The Environment Secretary also said that, in the centenary year of the Balfour Declaration, Britain should "feel proud of the role it played" in creating modern Israel."
"That land has always been the historic homeland of the Jewish people - it is their birthright," he added.
"Every inch of that land has been fought and died for."
The minister said Israel's enemies wanted "not a smaller Israel, but no Israel at all".
He explained: "The elimination of Israel is the political project of Hamas, the military ambition of Hezbollah, the dark fantasy of al-Qaeda and the animating wickedness at the heart of Isis."
Mr Gove also said that when people talk about 'occupation', they are not referring to Ramallah, Bethlehem or Nablus, "they are talking about every inch of the state that was declared nearly 70 years ago".
"These people keep showing their true colours - again and again", he added, citing a protest at the American embassy in London last Friday to object to Donald Trump's decision to recognise Jerusalem as Israel's capital.

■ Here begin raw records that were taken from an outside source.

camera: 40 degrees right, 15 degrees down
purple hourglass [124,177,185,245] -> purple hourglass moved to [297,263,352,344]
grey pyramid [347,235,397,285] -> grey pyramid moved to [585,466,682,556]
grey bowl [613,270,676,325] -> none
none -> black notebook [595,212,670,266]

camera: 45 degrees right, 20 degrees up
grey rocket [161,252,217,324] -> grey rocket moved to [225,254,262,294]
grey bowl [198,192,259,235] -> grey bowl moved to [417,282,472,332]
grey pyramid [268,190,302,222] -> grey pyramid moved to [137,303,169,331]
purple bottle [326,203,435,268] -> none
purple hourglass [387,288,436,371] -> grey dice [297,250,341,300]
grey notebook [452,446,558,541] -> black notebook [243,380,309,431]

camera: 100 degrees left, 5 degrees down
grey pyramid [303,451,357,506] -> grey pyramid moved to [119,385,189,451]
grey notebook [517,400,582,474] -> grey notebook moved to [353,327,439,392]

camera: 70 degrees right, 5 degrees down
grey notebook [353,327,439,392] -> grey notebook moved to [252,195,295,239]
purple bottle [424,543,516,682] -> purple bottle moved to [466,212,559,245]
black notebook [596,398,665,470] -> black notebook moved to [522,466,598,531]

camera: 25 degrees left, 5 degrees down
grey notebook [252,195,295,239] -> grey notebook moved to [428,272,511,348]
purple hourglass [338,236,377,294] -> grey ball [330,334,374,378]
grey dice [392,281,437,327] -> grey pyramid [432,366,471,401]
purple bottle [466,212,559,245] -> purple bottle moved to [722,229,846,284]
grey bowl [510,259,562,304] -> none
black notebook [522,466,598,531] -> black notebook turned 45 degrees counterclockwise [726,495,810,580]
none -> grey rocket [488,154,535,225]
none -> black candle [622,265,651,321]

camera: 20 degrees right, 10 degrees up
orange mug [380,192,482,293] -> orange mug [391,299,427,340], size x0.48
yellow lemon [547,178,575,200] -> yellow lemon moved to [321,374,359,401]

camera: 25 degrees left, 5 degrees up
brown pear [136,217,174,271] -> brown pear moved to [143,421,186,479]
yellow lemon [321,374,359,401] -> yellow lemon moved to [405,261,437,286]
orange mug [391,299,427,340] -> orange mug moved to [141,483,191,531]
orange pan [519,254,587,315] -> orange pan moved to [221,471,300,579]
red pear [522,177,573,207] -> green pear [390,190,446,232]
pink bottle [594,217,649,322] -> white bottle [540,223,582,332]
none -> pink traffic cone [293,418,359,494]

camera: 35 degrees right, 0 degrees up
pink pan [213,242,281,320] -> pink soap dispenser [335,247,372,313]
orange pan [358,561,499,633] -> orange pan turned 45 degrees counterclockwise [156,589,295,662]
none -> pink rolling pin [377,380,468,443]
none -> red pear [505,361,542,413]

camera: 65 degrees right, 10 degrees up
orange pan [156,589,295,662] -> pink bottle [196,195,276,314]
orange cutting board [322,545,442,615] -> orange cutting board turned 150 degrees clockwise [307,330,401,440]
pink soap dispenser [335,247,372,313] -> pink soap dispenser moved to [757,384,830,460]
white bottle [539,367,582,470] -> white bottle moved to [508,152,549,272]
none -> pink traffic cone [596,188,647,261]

The crowd, Mr Gove emphasised, did not call for a two-state solution, with Israel and a future Palestinian state living side-by-side - instead large numbers chanted "Khaybar Khaybar, ya yahud, Jaish Muhammad, sa yahud", meaning "Jews, remember Khaybar the army of Muhammad is returning".
Mr Gove added: "Talking of the city that the Israeli government long-ago declared as its capital, why would they invoke a battle 1,400 years ago where Muslim armies captured and slaughtered Jews?"
"Such people have a fundamental problem with the existence of any Jewish state anywhere in the world and especially in what has been the homeland of the Jewish people long before any other surviving claimant came along".
He said that there should be "no ambiguity" over the UK's pride in "the role we played in the restoration of Jewish sovereignty in the land of Israel".
Mr Gove added: "At a time when our history in Britain has become, for many, either an embarrassment or an indictment, let us be clear that committing to provide a home for the Jewish people was not just a moral good, it has been a success for mankind, a vindication of the human spirit.
"Every single inch of that land has been fought for and died for by generations of Israelis and generations of Jews who did not simply demand their rights".
"Not a piece of that land came easily or remained easily and every portion of it has been fought for with sacrifices that are unimaginable for most of us sitting here today".
The event was also addressed by Minister for the Middle East Alistair Burt MP, Israel's ambassador to the UK, Mark Regev, former CFI parliamentary chairman Sir Eric Pickles and CFI honorary president Lord Polak.